Task a » Please write out the passage on LEA and MOV, starting at "The 8086 has" and ending at "immediate operand (5)".

====

The biggest reason that you use LEA over a MOV is if you need to perform arithmetic on the registers that you are using to calculate the address. Effectively, you can perform what amounts to pointer arithmetic on several of the registers in combination effectively for "free."

What's really confusing about it is that you typically write an LEA just like a MOV but you aren't actually dereferencing the memory. In other words:

MOV EAX, [ESP+4]

This will move the content of what ESP+4 points to into EAX.

LEA EAX, [EBX*8]

This will move the effective address EBX * 8 into EAX, not what is found in that location. As you can see, also, it is possible to multiply by factors of two (scaling) while a MOV is limited to adding/subtracting.

David Hoelzer
  • 14,530
  • 4
  • 39
  • 61
  • Sorry everyone. @big.heart fooled me by giving an answer to this three hours ago, getting it to show up as "new" in my Assembly question scouring. – David Hoelzer May 06 '15 at 01:01
  • 2
    Why does the syntax use brackets when it does not do memory addressing? – golopot Mar 18 '17 at 22:28
  • 3
    @q4w56 This is one of those things where the answer is, "That's just how you do it." I believe it's one of the reasons that people have such a hard time figuring out what `LEA` does. – David Hoelzer Mar 19 '17 at 07:32
  • 3
    @q4w56: it's a shift+add instruction that uses memory operand syntax *and* machine-code encoding. On some CPUs it may even use the AGU hardware, but that's a historical detail. The still-relevant fact is that the decoder hardware already exists for decoding this kind of shift+add, and LEA lets us use it for arithmetic instead of memory addressing. (Or for address calculations if one input actually is a pointer). – Peter Cordes Sep 30 '17 at 00:44
23

The 8086 has a large family of instructions that accept a register operand and an effective address, perform some computations to compute the offset part of that effective address, and perform some operation involving the register and the memory referred to by the computed address. It was fairly simple to have one of the instructions in that family behave as above except for skipping that actual memory operation. Thus, the instructions:

mov ax,[bx+si+5]
lea ax,[bx+si+5]

were implemented almost identically internally. The difference is a skipped step. Both instructions work something like:

temp = fetched immediate operand (5)

====

Task b » Starting at the first line of the records and ending at the line containing "Cloud Performance Monitoring", change every "DevOps" to "SecOps" and leave everything else unchanged. Give only those lines.

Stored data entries

====

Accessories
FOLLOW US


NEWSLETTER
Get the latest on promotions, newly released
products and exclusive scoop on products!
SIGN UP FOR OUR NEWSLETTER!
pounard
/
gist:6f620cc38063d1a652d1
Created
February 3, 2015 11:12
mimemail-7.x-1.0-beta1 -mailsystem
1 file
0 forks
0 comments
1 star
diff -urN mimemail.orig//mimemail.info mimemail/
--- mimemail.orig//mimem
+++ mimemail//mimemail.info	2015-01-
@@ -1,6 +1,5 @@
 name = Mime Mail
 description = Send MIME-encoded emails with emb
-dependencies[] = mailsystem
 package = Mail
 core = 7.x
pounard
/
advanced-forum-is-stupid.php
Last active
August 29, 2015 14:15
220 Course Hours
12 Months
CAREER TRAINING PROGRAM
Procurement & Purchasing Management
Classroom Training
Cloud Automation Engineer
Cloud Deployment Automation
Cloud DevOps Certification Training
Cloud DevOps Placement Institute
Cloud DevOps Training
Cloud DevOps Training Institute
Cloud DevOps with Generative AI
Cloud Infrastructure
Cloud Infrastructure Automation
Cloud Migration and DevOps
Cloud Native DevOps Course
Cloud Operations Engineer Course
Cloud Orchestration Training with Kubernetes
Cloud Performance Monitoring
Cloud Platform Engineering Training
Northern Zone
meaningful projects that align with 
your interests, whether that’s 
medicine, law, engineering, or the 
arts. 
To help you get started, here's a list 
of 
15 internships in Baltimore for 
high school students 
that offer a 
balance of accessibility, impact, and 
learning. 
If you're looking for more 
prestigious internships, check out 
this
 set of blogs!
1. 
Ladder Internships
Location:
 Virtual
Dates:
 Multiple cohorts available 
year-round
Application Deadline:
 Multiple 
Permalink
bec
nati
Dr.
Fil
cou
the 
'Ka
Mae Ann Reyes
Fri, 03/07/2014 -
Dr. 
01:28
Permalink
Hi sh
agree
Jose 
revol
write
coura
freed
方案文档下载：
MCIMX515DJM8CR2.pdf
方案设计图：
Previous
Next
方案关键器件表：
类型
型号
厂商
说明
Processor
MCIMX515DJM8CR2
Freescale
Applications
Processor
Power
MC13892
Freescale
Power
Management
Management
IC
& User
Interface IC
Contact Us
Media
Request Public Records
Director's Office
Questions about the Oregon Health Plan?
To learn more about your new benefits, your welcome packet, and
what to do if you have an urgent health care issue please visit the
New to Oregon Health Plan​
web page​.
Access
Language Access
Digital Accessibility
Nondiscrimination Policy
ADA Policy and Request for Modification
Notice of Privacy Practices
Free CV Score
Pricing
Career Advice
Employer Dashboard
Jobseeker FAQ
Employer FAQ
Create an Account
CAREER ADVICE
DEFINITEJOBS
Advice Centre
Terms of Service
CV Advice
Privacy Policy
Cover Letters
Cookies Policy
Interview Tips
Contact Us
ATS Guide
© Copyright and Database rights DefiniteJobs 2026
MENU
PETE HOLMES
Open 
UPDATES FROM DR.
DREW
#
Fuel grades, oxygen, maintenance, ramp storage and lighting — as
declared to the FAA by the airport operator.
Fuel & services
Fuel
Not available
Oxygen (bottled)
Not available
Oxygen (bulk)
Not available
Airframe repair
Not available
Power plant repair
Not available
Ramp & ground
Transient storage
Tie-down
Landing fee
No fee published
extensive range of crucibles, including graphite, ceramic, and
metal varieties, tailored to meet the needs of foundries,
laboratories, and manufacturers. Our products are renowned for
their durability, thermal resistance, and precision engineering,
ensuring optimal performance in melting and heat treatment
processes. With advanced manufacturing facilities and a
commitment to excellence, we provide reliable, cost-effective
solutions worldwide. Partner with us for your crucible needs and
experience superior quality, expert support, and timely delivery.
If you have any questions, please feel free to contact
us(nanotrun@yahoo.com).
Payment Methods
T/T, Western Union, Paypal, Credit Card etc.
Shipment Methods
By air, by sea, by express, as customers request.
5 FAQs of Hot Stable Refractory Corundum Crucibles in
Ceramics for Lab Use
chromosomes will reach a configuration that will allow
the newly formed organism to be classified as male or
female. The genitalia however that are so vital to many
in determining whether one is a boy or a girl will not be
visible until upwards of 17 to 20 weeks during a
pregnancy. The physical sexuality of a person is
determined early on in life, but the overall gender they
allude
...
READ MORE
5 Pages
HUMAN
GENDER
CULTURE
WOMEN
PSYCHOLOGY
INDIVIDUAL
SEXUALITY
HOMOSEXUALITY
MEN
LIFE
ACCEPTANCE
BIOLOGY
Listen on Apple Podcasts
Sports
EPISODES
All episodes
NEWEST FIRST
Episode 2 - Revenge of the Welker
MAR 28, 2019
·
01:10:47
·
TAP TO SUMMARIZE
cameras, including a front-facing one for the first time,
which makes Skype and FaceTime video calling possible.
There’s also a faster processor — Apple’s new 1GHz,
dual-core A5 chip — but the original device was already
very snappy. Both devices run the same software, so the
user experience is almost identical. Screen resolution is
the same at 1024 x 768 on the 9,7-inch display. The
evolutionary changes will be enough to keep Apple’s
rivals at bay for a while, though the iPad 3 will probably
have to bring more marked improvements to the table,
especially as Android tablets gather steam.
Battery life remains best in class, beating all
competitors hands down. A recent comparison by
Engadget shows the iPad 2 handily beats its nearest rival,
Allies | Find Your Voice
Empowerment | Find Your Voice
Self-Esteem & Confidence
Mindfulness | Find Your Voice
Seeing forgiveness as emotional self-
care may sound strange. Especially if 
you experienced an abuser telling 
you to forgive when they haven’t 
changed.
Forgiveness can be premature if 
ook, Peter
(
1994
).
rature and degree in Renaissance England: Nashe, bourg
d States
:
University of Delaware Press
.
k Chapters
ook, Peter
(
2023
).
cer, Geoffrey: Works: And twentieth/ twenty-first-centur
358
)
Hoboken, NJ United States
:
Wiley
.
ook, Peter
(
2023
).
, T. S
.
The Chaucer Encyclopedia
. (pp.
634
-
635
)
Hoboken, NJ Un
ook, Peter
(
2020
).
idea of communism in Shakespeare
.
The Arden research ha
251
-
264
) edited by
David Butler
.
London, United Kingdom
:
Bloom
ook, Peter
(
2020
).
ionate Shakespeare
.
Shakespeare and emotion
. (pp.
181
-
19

====

Reply a »
The 8086 has a large family of instructions that accept a register operand and an effective address, perform some computations to compute the offset part of that effective address, and perform some operation involving the register and the memory referred to by the computed address. It was fairly simple to have one of the instructions in that family behave as above except for skipping that actual memory operation. Thus, the instructions:

mov ax,[bx+si+5]
lea ax,[bx+si+5]

were implemented almost identically internally. The difference is a skipped step. Both instructions work something like:

temp = fetched immediate operand (5)

Reply b »
Accessories
FOLLOW US


NEWSLETTER
Get the latest on promotions, newly released
products and exclusive scoop on products!
SIGN UP FOR OUR NEWSLETTER!
pounard
/
gist:6f620cc38063d1a652d1
Created
February 3, 2015 11:12
mimemail-7.x-1.0-beta1 -mailsystem
1 file
0 forks
0 comments
1 star
diff -urN mimemail.orig//mimemail.info mimemail/
--- mimemail.orig//mimem
+++ mimemail//mimemail.info	2015-01-
@@ -1,6 +1,5 @@
 name = Mime Mail
 description = Send MIME-encoded emails with emb
-dependencies[] = mailsystem
 package = Mail
 core = 7.x
pounard
/
advanced-forum-is-stupid.php
Last active
August 29, 2015 14:15
220 Course Hours
12 Months
CAREER TRAINING PROGRAM
Procurement & Purchasing Management
Classroom Training
Cloud Automation Engineer
Cloud Deployment Automation
Cloud SecOps Certification Training
Cloud SecOps Placement Institute
Cloud SecOps Training
Cloud SecOps Training Institute
Cloud SecOps with Generative AI
Cloud Infrastructure
Cloud Infrastructure Automation
Cloud Migration and SecOps
Cloud Native SecOps Course
Cloud Operations Engineer Course
Cloud Orchestration Training with Kubernetes
Cloud Performance Monitoring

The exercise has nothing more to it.